A patent for a claimed invention may not be obtained, notwithstanding that the claimed invention is not identically disclosed as set forth in section 102, if the differences between the claimed invention and the prior art are such that the claimed invention as a whole would have been obvious before the effective filing date of the claimed invention to a person having ordinary skill in the art to which the claimed invention pertains. Patentability shall not be negated by the manner in which the invention was made.
Claims 1 and 12 are rejected under 35 U.S.C. 103 as being unpatentable over Gao et al. (Gao et al, “S3: Social-network Simulation System with Large Language Model-Empowered Agents”, 19 Oct 2023, hereinafter ‘Gao’) in view of Zheng et al. (Zheng et al, “STEVE-EYE: EQUIPPING LLM-BASED EMBODIED AGENTS WITH VISUAL PERCEPTION IN OPEN WORLDS”, 7 Dec 2023, hereinafter ‘Zheng’) in view of Agarwal et al. (Agarwal et al, “AI-powered decision making for the bank of the future”, 2021, hereinafter ‘Agarwal’) and further in view of Farooq et al. (US 20210182739 A1 hereinafter ‘Farooq’).
Regarding claim 1,
Gao teaches:
A method for training and operating an artificial intelligence digital twin system with large language model (LLM) agents, comprising: ([Gao, page 1, Abstract, line 3-10] discloses generating human-like LLM models that emulates a genuine human within the social network)

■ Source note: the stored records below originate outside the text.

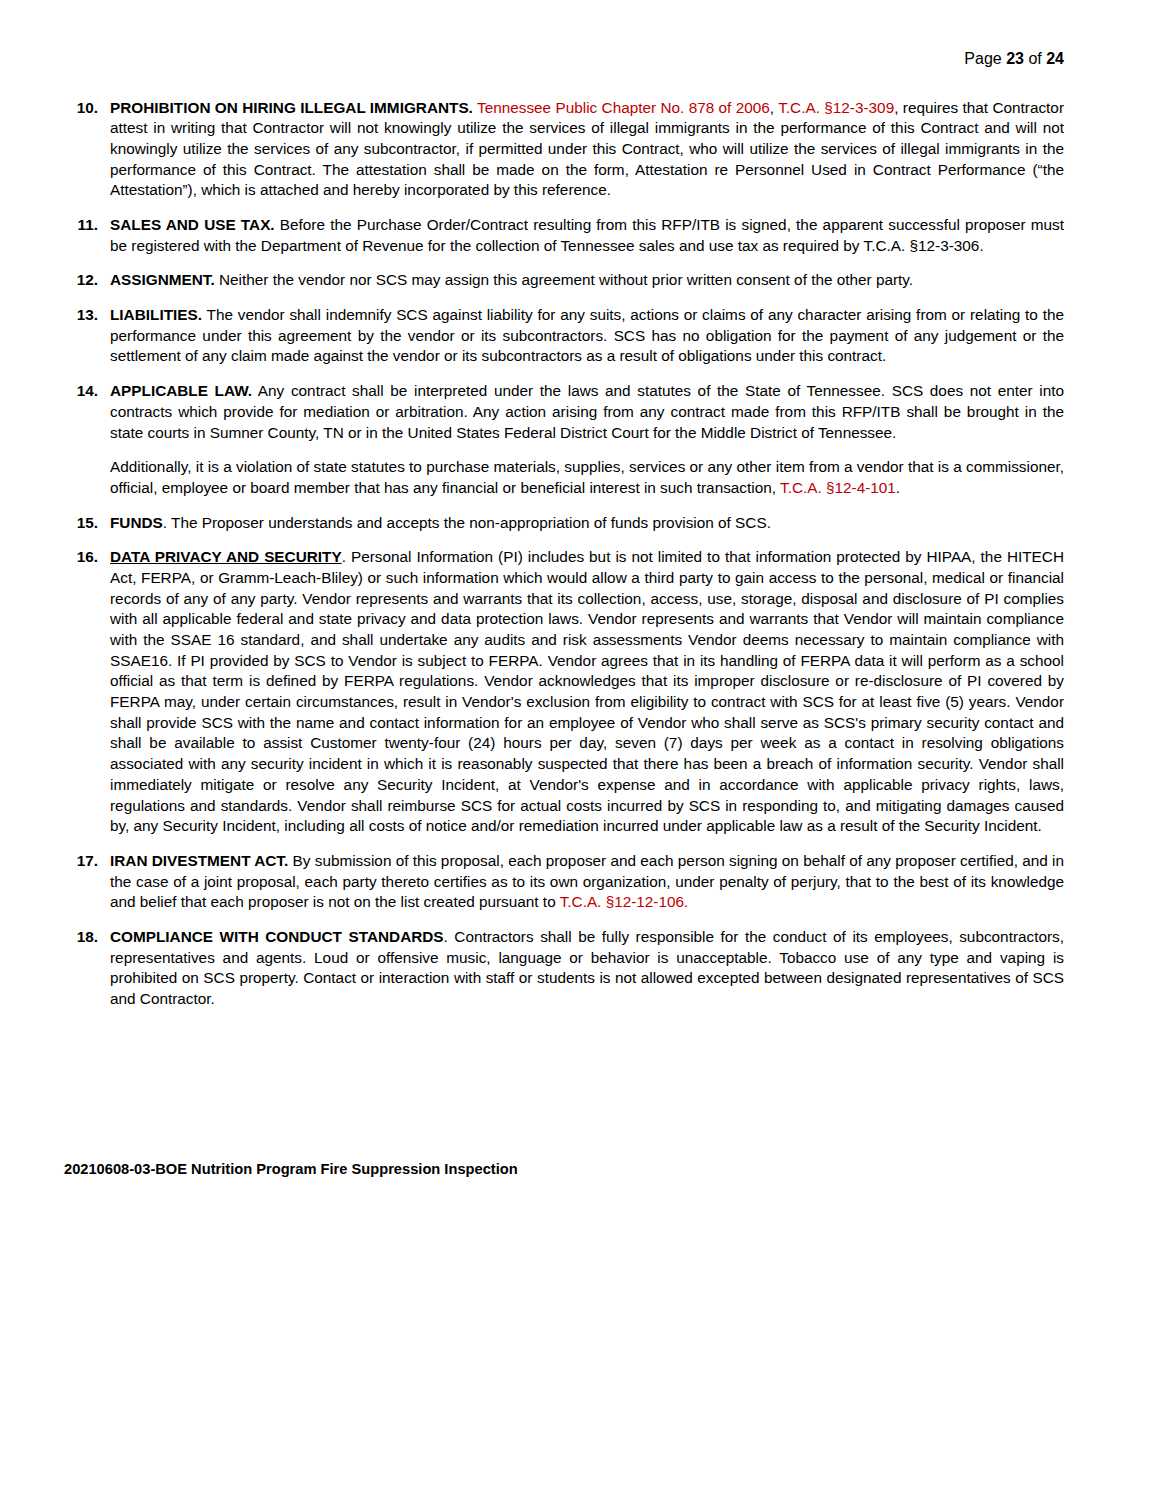Page 23 of 24
PROHIBITION ON HIRING ILLEGAL IMMIGRANTS. Tennessee Public Chapter No. 878 of 2006, T.C.A. §12-3-309, requires that Contractor attest in writing that Contractor will not knowingly utilize the services of illegal immigrants in the performance of this Contract and will not knowingly utilize the services of any subcontractor, if permitted under this Contract, who will utilize the services of illegal immigrants in the performance of this Contract. The attestation shall be made on the form, Attestation re Personnel Used in Contract Performance (“the Attestation”), which is attached and hereby incorporated by this reference.
SALES AND USE TAX. Before the Purchase Order/Contract resulting from this RFP/ITB is signed, the apparent successful proposer must be registered with the Department of Revenue for the collection of Tennessee sales and use tax as required by T.C.A. §12-3-306.
ASSIGNMENT. Neither the vendor nor SCS may assign this agreement without prior written consent of the other party.
LIABILITIES. The vendor shall indemnify SCS against liability for any suits, actions or claims of any character arising from or relating to the performance under this agreement by the vendor or its subcontractors. SCS has no obligation for the payment of any judgement or the settlement of any claim made against the vendor or its subcontractors as a result of obligations under this contract.
APPLICABLE LAW. Any contract shall be interpreted under the laws and statutes of the State of Tennessee. SCS does not enter into contracts which provide for mediation or arbitration. Any action arising from any contract made from this RFP/ITB shall be brought in the state courts in Sumner County, TN or in the United States Federal District Court for the Middle District of Tennessee.
Additionally, it is a violation of state statutes to purchase materials, supplies, services or any other item from a vendor that is a commissioner, official, employee or board member that has any financial or beneficial interest in such transaction, T.C.A. §12-4-101.
FUNDS. The Proposer understands and accepts the non-appropriation of funds provision of SCS.
DATA PRIVACY AND SECURITY. Personal Information (PI) includes but is not limited to that information protected by HIPAA, the HITECH Act, FERPA, or Gramm-Leach-Bliley) or such information which would allow a third party to gain access to the personal, medical or financial records of any of any party. Vendor represents and warrants that its collection, access, use, storage, disposal and disclosure of PI complies with all applicable federal and state privacy and data protection laws. Vendor represents and warrants that Vendor will maintain compliance with the SSAE 16 standard, and shall undertake any audits and risk assessments Vendor deems necessary to maintain compliance with SSAE16. If PI provided by SCS to Vendor is subject to FERPA. Vendor agrees that in its handling of FERPA data it will perform as a school official as that term is defined by FERPA regulations. Vendor acknowledges that its improper disclosure or re-disclosure of PI covered by FERPA may, under certain circumstances, result in Vendor's exclusion from eligibility to contract with SCS for at least five (5) years. Vendor shall provide SCS with the name and contact information for an employee of Vendor who shall serve as SCS's primary security contact and shall be available to assist Customer twenty-four (24) hours per day, seven (7) days per week as a contact in resolving obligations associated with any security incident in which it is reasonably suspected that there has been a breach of information security. Vendor shall immediately mitigate or resolve any Security Incident, at Vendor's expense and in accordance with applicable privacy rights, laws, regulations and standards. Vendor shall reimburse SCS for actual costs incurred by SCS in responding to, and mitigating damages caused by, any Security Incident, including all costs of notice and/or remediation incurred under applicable law as a result of the Security Incident.
IRAN DIVESTMENT ACT. By submission of this proposal, each proposer and each person signing on behalf of any proposer certified, and in the case of a joint proposal, each party thereto certifies as to its own organization, under penalty of perjury, that to the best of its knowledge and belief that each proposer is not on the list created pursuant to T.C.A. §12-12-106.
COMPLIANCE WITH CONDUCT STANDARDS. Contractors shall be fully responsible for the conduct of its employees, subcontractors, representatives and agents. Loud or offensive music, language or behavior is unacceptable. Tobacco use of any type and vaping is prohibited on SCS property. Contact or interaction with staff or students is not allowed excepted between designated representatives of SCS and Contractor.
20210608-03-BOE Nutrition Program Fire Suppression Inspection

collecting a plurality of [Gao, page 5, 3.2 Social Network Environment, line 9-22] discloses collecting real data with users, social connections (i.e., behavioral data), and textual posts (i.e., text communication. Also can be interpreted as the computational device interactions as a device is required to post texts in social media) in social media and capturing user demographic features from textual information using LLM, with a particular emphasis on predicting Age, Gender, and Occupation to generate more authentic representation of user’s actions and interactions)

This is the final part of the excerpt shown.